Notice: The reproducibility variables underlying each score are classified using an automated LLM-based pipeline, validated against a manually labeled dataset. LLM-based classification introduces uncertainty and potential bias; scores should be interpreted as estimates. Full accuracy metrics and methodology are described in Coakley et alK. L. Coakley, T. Snelleman, H. Hoos, and O. E. Gundersen, "The embrace of open science: An analysis of a decade of AI research and 56 800 conference papers," Under Review, 2026..
Inference-Time Reward Hacking in Large Language Models
Authors: Hadi Khalaf, Claudio Mayrink Verdun, Alex Oesterling, Himabindu Lakkaraju, Flavio Calmon
NeurIPS 2025 | Venue PDF | LLM Run Details
| Reproducibility Variable | Result | LLM Response |
|---|---|---|
| Research Type | Experimental | We first demonstrate that hedging mitigates reward hacking on standard verifiable benchmarks such as MMLU Pro and GPQA. Specifically, we use the open-source Preference Proxy Evaluations (PPE) dataset [39], which contains multiple responses per benchmark question from frontier models such as GPT-4o-mini and Claude Haiku 3. Each response is then scored by a suite of reward models. We focus on the benchmark dataset reward model pairs identified in PPE as exhibiting reward hacking under Best-of-n sampling. We then apply Hedge Tune to find the optimal operating point for Bo N, Bo P, and SBo N. ... The observed reward hacking curve in Figure 3 matches our theoretical prediction in Theorem 1. For example, Bo N demonstrates hacking on the GPQA dataset, even with the very capable Skywork-Llama 3.1 8B as a proxy reward (currently ranked the 12th best non-generative reward model on Reward Bench [37]). Hedge Tune recovers the best operating points in all the cases. |
| Researcher Affiliation | Academia | Hadi Khalaf Harvard University Claudio Mayrink Verdun Harvard University Alex Oesterling Harvard University Himabindu Lakkaraju Harvard University Flavio du Pin Calmon Harvard University |
| Pseudocode | Yes | Algorithm 1 Best-of-n Sampling (Bo N) Algorithm 2 Soft Best-of-n Sampling (SBo N) Algorithm 3 Best-of-Poisson Sampling (Bo P) Algorithm 4 Hedge Tune: Parameter Optimization for Hedging |
| Open Source Code | Yes | We provide our code here. |
| Open Datasets | Yes | Specifically, we use the open-source Preference Proxy Evaluations (PPE) dataset [39]... We consider three datasets: MMLU Pro (complex reasoning) [43], MATH (mathematical problem solving) [44], and GPQA (questions in natural sciences) [45]. ... We use the tlc4418/gold_labelled_gens dataset from Coste et al. [46]. |
| Dataset Splits | Yes | We use the tlc4418/gold_labelled_gens dataset from Coste et al. [46]. This dataset comprises of 12,600 responses generated by the Pythia 1.4B base policy for each of 1,000 prompts.

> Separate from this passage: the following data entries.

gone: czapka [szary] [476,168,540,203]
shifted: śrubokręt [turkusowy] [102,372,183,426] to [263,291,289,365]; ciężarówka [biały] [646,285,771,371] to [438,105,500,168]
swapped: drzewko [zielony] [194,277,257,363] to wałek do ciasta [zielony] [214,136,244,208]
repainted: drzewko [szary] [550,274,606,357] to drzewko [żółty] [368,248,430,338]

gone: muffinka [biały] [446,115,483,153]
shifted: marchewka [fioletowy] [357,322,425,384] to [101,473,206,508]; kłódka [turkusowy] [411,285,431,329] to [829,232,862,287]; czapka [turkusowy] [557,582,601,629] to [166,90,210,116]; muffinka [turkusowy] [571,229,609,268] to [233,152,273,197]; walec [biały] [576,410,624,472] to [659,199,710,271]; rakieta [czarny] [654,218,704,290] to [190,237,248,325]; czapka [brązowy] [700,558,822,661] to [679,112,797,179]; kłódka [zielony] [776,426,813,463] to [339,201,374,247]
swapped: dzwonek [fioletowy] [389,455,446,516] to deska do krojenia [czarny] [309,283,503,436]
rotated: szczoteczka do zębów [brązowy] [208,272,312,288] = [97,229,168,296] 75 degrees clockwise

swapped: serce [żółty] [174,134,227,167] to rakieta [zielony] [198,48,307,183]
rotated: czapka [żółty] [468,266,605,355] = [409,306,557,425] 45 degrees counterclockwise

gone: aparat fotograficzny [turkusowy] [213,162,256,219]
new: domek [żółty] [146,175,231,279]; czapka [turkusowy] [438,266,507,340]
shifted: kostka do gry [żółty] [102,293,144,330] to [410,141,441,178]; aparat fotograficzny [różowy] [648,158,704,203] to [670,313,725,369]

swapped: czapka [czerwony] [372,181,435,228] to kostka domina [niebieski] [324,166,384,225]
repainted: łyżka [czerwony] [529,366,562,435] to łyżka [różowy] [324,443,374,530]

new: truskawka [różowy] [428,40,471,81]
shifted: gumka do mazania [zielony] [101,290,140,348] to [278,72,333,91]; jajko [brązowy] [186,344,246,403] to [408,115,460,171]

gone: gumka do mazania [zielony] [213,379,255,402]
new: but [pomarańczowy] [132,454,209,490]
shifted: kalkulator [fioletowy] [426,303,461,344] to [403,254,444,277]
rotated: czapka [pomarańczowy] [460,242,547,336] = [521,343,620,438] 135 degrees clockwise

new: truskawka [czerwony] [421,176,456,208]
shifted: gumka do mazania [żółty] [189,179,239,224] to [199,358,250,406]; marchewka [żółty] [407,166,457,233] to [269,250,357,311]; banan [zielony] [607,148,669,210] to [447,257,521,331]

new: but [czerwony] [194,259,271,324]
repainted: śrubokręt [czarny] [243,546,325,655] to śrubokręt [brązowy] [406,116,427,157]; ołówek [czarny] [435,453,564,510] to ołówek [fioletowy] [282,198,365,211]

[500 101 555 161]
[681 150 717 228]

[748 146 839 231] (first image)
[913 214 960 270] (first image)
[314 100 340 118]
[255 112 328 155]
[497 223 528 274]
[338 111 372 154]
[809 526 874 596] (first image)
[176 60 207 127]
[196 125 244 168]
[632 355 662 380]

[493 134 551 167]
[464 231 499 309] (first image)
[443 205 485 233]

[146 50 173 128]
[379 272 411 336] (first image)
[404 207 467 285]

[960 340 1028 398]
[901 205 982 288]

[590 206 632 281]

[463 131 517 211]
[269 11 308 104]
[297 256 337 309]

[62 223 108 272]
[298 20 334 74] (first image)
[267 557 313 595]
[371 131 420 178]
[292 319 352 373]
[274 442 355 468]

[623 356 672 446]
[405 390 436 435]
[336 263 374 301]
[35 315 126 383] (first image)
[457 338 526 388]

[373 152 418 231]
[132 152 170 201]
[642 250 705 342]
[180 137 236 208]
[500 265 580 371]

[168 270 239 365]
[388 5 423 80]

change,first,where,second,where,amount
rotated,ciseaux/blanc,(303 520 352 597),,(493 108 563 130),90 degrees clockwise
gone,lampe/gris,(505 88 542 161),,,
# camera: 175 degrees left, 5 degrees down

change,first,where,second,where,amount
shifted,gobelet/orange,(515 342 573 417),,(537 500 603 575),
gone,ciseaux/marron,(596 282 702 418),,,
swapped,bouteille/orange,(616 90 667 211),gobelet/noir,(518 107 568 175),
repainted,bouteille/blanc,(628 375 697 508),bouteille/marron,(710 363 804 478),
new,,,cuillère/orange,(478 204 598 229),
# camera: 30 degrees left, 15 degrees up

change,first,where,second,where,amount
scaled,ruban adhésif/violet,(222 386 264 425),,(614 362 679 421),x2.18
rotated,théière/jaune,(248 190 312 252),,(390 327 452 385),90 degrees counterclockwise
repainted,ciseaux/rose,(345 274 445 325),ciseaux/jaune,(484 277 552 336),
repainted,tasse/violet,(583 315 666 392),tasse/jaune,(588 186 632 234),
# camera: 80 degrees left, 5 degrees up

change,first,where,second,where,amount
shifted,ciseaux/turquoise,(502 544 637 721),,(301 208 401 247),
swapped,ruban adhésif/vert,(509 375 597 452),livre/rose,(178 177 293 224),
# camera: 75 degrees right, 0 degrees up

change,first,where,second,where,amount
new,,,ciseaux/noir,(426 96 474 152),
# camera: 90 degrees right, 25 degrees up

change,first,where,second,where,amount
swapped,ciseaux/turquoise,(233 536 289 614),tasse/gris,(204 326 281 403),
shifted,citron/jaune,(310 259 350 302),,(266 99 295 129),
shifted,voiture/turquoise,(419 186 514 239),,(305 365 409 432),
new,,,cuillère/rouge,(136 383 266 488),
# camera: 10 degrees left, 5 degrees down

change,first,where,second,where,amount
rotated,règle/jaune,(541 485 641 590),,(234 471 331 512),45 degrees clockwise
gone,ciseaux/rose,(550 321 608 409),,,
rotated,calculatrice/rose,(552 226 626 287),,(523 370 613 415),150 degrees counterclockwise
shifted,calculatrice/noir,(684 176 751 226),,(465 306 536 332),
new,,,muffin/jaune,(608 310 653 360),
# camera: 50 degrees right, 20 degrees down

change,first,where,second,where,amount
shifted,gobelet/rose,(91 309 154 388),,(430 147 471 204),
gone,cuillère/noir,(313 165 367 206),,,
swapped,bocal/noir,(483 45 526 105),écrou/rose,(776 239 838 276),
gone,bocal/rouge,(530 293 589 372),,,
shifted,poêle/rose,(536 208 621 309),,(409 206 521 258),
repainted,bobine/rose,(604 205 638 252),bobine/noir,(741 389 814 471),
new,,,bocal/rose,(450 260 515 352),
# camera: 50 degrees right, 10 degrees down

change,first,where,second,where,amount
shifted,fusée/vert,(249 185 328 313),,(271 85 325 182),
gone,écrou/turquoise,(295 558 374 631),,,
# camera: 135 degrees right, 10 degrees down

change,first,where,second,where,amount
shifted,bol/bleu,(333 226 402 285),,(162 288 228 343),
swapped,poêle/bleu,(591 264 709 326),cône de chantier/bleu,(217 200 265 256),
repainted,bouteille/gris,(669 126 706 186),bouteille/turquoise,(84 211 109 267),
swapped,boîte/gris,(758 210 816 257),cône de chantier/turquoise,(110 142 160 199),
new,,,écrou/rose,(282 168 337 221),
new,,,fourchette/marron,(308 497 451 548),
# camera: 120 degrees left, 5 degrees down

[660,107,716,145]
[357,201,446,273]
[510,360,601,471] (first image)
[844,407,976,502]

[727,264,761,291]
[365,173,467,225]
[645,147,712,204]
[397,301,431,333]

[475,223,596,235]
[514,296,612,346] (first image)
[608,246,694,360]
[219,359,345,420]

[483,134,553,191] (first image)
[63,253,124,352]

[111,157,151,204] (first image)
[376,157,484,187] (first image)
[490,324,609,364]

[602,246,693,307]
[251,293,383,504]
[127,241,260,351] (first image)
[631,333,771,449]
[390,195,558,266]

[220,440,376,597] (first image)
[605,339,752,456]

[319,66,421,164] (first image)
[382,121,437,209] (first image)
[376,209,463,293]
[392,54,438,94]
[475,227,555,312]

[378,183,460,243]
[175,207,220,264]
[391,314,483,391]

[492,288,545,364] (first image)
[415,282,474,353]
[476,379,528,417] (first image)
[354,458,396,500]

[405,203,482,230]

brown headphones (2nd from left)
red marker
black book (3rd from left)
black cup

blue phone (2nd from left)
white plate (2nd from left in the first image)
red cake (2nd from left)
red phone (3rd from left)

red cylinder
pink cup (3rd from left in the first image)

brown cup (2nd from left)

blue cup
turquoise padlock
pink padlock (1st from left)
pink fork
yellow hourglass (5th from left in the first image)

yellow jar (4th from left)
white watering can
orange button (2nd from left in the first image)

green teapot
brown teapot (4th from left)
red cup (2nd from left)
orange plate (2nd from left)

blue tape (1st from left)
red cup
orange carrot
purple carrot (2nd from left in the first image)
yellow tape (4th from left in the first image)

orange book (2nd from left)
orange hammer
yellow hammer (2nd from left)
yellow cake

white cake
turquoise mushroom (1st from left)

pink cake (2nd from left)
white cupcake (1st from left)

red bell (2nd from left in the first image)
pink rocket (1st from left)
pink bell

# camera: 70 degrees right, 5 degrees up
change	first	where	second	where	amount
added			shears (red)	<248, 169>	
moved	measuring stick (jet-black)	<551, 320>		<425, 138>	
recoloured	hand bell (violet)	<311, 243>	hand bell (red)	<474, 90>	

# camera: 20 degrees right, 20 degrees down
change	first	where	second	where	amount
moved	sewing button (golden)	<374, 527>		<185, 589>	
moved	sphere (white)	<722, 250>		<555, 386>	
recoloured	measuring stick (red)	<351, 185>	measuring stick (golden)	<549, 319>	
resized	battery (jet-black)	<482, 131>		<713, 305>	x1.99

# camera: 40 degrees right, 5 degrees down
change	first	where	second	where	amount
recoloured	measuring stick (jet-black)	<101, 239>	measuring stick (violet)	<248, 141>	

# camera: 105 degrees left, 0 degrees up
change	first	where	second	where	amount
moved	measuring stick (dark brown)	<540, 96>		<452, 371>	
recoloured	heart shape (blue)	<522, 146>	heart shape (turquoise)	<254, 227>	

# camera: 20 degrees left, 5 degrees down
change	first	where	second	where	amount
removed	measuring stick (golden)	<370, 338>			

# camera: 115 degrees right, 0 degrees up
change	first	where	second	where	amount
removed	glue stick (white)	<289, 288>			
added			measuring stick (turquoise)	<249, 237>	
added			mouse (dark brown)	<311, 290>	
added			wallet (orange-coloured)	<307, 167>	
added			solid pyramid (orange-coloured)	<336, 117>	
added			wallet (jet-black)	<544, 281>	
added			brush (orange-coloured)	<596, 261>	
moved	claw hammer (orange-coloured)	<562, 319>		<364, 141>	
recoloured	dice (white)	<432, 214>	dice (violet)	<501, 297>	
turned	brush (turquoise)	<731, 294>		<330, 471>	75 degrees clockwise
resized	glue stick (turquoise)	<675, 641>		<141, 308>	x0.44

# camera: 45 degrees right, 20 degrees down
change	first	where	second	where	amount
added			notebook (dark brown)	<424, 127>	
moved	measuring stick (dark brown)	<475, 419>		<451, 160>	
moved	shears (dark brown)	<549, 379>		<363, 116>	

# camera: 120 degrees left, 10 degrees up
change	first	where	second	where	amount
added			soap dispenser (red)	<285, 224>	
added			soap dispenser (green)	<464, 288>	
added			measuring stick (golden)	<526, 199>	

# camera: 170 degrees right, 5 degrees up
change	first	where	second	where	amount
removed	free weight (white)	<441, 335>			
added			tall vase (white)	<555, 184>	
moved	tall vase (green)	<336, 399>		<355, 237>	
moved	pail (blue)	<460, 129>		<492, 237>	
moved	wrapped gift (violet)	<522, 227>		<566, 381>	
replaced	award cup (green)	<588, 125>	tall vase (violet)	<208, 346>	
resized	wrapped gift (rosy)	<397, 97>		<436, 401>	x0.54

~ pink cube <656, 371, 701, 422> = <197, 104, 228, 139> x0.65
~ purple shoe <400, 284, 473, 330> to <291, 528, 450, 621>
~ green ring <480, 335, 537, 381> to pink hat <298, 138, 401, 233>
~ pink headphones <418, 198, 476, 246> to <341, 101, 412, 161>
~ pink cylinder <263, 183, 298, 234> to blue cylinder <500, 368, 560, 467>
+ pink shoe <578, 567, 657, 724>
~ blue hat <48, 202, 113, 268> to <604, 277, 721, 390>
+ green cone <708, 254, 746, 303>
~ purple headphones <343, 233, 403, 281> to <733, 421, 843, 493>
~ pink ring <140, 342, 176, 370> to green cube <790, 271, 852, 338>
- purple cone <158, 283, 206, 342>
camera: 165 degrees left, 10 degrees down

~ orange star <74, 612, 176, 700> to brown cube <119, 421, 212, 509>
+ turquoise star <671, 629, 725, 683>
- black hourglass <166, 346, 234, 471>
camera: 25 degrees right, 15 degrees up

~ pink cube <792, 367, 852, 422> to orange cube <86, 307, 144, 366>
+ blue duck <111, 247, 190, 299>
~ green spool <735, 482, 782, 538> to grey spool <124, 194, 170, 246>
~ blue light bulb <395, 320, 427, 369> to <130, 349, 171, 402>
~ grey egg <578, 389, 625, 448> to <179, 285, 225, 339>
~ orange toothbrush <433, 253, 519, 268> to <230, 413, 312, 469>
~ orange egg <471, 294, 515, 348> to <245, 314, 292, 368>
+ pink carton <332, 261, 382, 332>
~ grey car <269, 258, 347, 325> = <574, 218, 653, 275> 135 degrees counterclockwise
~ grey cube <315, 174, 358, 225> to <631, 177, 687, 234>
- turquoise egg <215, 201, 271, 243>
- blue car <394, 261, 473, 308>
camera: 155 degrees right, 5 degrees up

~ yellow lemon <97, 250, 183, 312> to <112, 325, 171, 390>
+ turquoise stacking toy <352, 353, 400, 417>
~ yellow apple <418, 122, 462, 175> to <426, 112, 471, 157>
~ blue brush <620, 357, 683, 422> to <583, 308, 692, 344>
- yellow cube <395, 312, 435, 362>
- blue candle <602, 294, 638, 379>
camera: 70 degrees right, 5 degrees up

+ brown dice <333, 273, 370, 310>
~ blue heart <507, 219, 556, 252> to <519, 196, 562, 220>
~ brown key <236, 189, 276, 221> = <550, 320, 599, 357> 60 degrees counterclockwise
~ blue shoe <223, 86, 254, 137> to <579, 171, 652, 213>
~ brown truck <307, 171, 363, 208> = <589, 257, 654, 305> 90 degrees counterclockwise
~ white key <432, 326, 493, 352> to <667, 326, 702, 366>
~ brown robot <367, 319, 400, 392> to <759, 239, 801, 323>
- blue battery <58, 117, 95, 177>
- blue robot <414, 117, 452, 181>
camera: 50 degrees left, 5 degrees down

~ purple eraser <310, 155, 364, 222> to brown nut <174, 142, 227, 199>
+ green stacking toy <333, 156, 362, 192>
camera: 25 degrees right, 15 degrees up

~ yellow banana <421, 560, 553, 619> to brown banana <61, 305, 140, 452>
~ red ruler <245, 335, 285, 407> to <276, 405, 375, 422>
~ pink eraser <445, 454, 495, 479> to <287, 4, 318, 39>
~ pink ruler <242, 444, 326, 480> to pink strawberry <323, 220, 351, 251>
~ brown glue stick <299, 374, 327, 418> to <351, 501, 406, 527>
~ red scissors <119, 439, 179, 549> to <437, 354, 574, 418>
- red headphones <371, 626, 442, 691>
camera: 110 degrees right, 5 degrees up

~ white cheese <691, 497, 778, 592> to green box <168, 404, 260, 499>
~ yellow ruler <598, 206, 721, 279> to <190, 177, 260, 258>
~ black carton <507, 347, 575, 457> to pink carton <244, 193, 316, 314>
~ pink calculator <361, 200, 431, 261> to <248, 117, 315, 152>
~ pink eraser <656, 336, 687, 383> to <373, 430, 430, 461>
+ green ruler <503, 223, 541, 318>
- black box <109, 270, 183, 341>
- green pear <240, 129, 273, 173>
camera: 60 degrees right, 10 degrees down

The prompts are sourced from the validation split of the Alpaca Farm dataset [48]. ... To train proxy reward models, we construct preference datasets using the Alpaca RM reward scores. For each training instance, we sample a pair of responses to a given prompt and label them based on their given true reward scores. We train proxy RMs on preference pair datasets of varying sizes: 10k, 20k, 46k, and 80k. |
| Hardware Specification | Yes | The experiments with the toy example and the verifiable rewards were done on a CPU (Apple M3 Chip). The experiments with the human-preferences were done on 1 A100 GPU with 48 GPU hours (including preliminary experiments and testing). |
| Software Dependencies | No | The paper mentions using a Pythia model [47] fine-tuned on Alpaca Farm dataset and various reward models (Intern LM-2 1.8B [40], Llama3-Offset-Bias 8B [41], Skywork-Llama-3.1 8B [42]) but does not specify software dependencies with version numbers for their own experimental setup beyond general model names. |
| Experiment Setup | Yes | We use a 1.4B Pythia model [47] fine-tuned on Alpaca Farm dataset... We use Alpaca RM [48] as our gold reward model... We train proxy RMs on preference pair datasets of varying sizes: 10k, 20k, 46k, and 80k. ... All proxy RM training runs are repeated across 4 random seeds each. ... In line with [46, 51, 52], we simulate disagreements in human annotators by considering two cases: (a) no label noise in the preferences, and (b) 25% label noise. ... using their default hyperparameters (e.g., 10^-5 learning rate and five epochs). |